→ **Consigne 1**
Reformulez sous forme de liste, plus brièvement, le paragraphe de l'extrait sur le travail indépendant qui commence par « Le succès du modèle salarial », en conservant ses faits principaux.
→ **Consigne 2**
Prolongez l'extrait sur le travail indépendant à partir de sa dernière phrase.

→ **Extrait du document**
_ _ _ _ _ _ _
Que dire encore de la forme de concurrence déloyale qui s'exerce entre ces pseudos indépendants qui devront accepter des tâches peu rémunérées et des conditions de travail dégradées, qui n'ont pas toujours une expertise confirmée, et les salariés ayant déjà une expérience confirmée.

La conséquence de ce mouvement étant une faible attractivité économique de certains métiers, vers lesquels les jeunes se tournent de moins en moins, peu enclins à embrasser la précarité... Les organismes de formation peinent à remplir leurs sessions et, à terme, le risque majeur, c'est la perte des savoir-faire, et donc la destruction des métiers. Cela n'est pas suffisamment souligné.

Le groupe Communiste républicain citoyen et communiste à l'origine d'une proposition de loi visant la création d'un statut aux travailleur•ses des plateformes numériques, considère l'existence d'une présomption de salariat.

3/ Sur le portage salarial ou quand le contrat commercial remplace le contrat de travail

Le succès du modèle salarial et l'absence d'un véritable statut du travail indépendant sont à l'origine du portage salarial. Il sert historiquement les « cadres seniors » qui, par son entremise, réalisent des missions de conseil, d'expertise et de formation. Mais il ne faut oublier que le portage salarial a accompagné des seniors poussés vers la sortie pour être réemployés comme autoentrepreneurs.

Son champ d'application, strictement limité aux cadres et assimilés, et le haut niveau d'exigences imposé aux entreprises, notamment en termes de rémunération minimale, en ont amplement limité l'usage, même si le recours au portage salarial s'étend à de plus en plus de secteurs professionnels.
_ _ _ _ _ _ _
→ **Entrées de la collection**
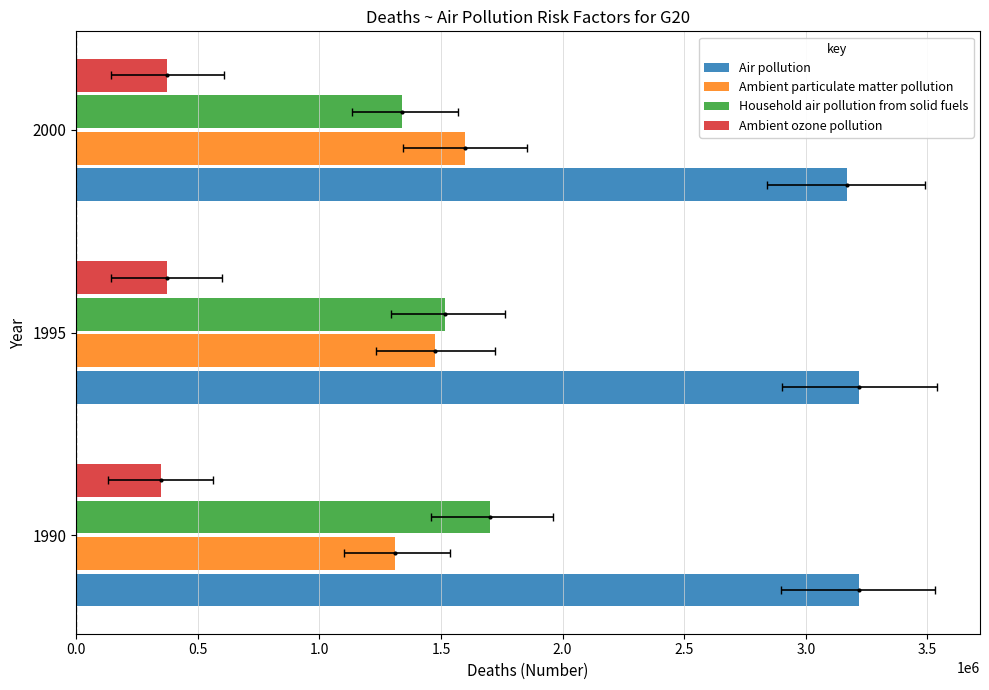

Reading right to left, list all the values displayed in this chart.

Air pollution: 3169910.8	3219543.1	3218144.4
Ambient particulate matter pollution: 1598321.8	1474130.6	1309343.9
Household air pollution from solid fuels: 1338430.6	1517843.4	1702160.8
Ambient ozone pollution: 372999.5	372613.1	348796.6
_ _ _ _ _ _ _
→ **Réponse rédigée 1**
- Le portage salarial trouve son origine dans le succès du modèle salarial et l'absence d'un véritable statut du travail indépendant.
- Historiquement, il sert les « cadres seniors », qui réalisent par son entremise des missions de conseil, d'expertise et de formation.
- Il a aussi accompagné des seniors poussés vers la sortie pour être réemployés comme autoentrepreneurs.

→ **Réponse rédigée 2**
L'état actuel de la réglementation est l'aboutissement de plus de 20 ans de négociations, qui ont permis de cadrer ce dispositif pour éviter qu'il ne devienne ce que le patronat souhaitait en faire primitivement : un outil de contournement et de marginalisation du Code du travail.

Or c'est bien une extension du portage salarial qui est proposé par le rapport qui propose d'assouplir les conditions de recours au portage salarial afin d'en faire bénéficier des travailleurs moins qualifiés. Ce qui entrainera une nouvelle précarisation et une baisse sensible des rémunérations.

En conclusion, ce rapport fournit un panorama général détaillé et intéressant pour comprendre les problématiques et les enjeux auxquels les travailleurs et les entreprises sont et seront confrontés, en cela nous saluons le travail de la délégation aux entreprises. Toutefois certaines propositions ne correspondent pas au point de vue des membres du groupe CRCE. En effet, trop peu de propositions sont formulées pour accorder de nouveaux droits aux salariés, pour renforcer leurs pouvoirs d'intervention dans l'entreprise, pour encadrer les rémunérations et les écarts de salaires, pour réduire le temps de travail, accorder un véritable droit à la déconnexion des cadres en situation de télétravail.